From memory one of the most important aspects is the need to keep good records so that you can justify any claim with evidence. So keep all receipts and detail any travel etc. I believe that there is a maximum time that the tax man can drill  back into your affairs, is it 6 years? In which case you need to keep your records for that time. A friend once had his considerable car mileage questioned by the taxman, but he was able to detail the purpose of every trip made and his claim was accepted. Sadly the effort expended on doing this was not in itself deductable, so better to avoid scrutiny by ensuring that your claims are indeed accurate and realistic.

 

Yes, I remember attending one of those sessions. Seriously doubt if they are available anymore - funds won't permit.
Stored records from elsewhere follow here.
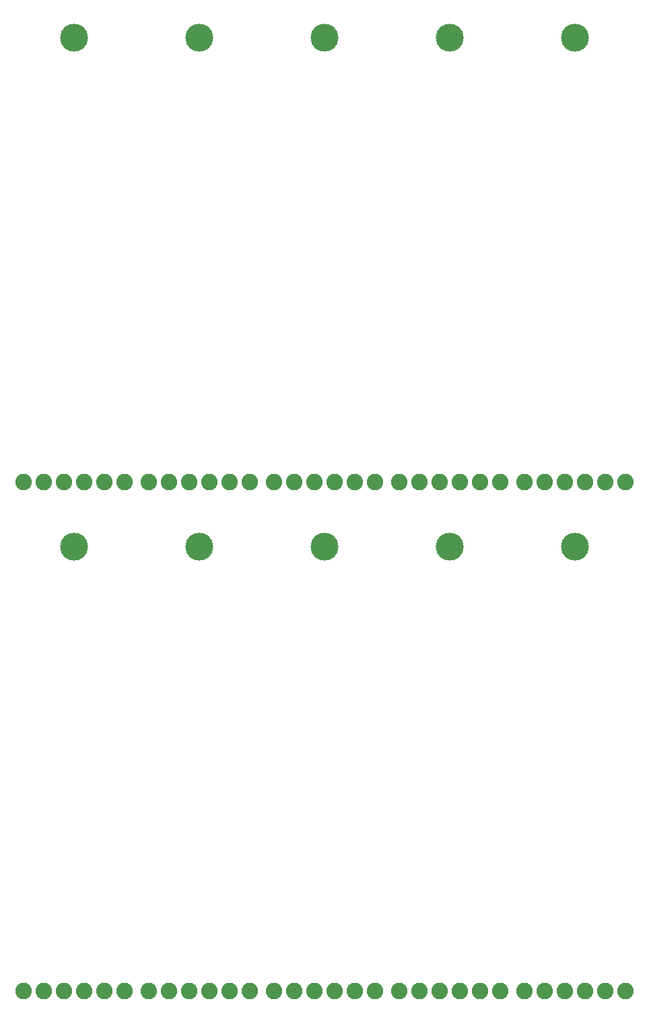
<source format=gbs>
G75*
%MOIN*%
%OFA0B0*%
%FSLAX25Y25*%
%IPPOS*%
%LPD*%
%AMOC8*
5,1,8,0,0,1.08239X$1,22.5*
%
%ADD10C,0.08200*%
%ADD11C,0.13800*%
D10*
X0033500Y0045000D03*
X0043500Y0045000D03*
X0053500Y0045000D03*
X0063500Y0045000D03*
X0073500Y0045000D03*
X0083500Y0045000D03*
X0095500Y0045000D03*
X0105500Y0045000D03*
X0115500Y0045000D03*
X0125500Y0045000D03*
X0135500Y0045000D03*
X0145500Y0045000D03*
X0157500Y0045000D03*
X0167500Y0045000D03*
X0177500Y0045000D03*
X0187500Y0045000D03*
X0197500Y0045000D03*
X0207500Y0045000D03*
X0219500Y0045000D03*
X0229500Y0045000D03*
X0239500Y0045000D03*
X0249500Y0045000D03*
X0259500Y0045000D03*
X0269500Y0045000D03*
X0281500Y0045000D03*
X0291500Y0045000D03*
X0301500Y0045000D03*
X0311500Y0045000D03*
X0321500Y0045000D03*
X0331500Y0045000D03*
X0331500Y0297000D03*
X0321500Y0297000D03*
X0311500Y0297000D03*
X0301500Y0297000D03*
X0291500Y0297000D03*
X0281500Y0297000D03*
X0269500Y0297000D03*
X0259500Y0297000D03*
X0249500Y0297000D03*
X0239500Y0297000D03*
X0229500Y0297000D03*
X0219500Y0297000D03*
X0207500Y0297000D03*
X0197500Y0297000D03*
X0187500Y0297000D03*
X0177500Y0297000D03*
X0167500Y0297000D03*
X0157500Y0297000D03*
X0145500Y0297000D03*
X0135500Y0297000D03*
X0125500Y0297000D03*
X0115500Y0297000D03*
X0105500Y0297000D03*
X0095500Y0297000D03*
X0083500Y0297000D03*
X0073500Y0297000D03*
X0063500Y0297000D03*
X0053500Y0297000D03*
X0043500Y0297000D03*
X0033500Y0297000D03*
D11*
X0058500Y0265000D03*
X0120500Y0265000D03*
X0182500Y0265000D03*
X0244500Y0265000D03*
X0306500Y0265000D03*
X0306500Y0517000D03*
X0244500Y0517000D03*
X0182500Y0517000D03*
X0120500Y0517000D03*
X0058500Y0517000D03*
M02*

</source>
They do, however, schedule many interactive online sessions, have a useful Twitter feed (doubtless other social media, too), and you can sign up to receive emails with all this information. 

 

In my experience, HMRC do all they can to help you get it right. I messed up in a big way when I was in partnership a few years back, but they helped out tremendously. The most important thing is to be totally up front and honest with them. Sadly, though, very recent experience suggests that the knowledge and quality of first-line telephone staff can be poor at times. Online resources are pretty thorough though and, for the most part, in plain English! 

 

Yes, do keep good records. I have never been checked, but believe that I am well-prepared should it ever happen. 

 

The six-year requirement commences from the final submission/payment date for the tax year. So records for the current tax year have to be retained until 30th January 2026, and so on.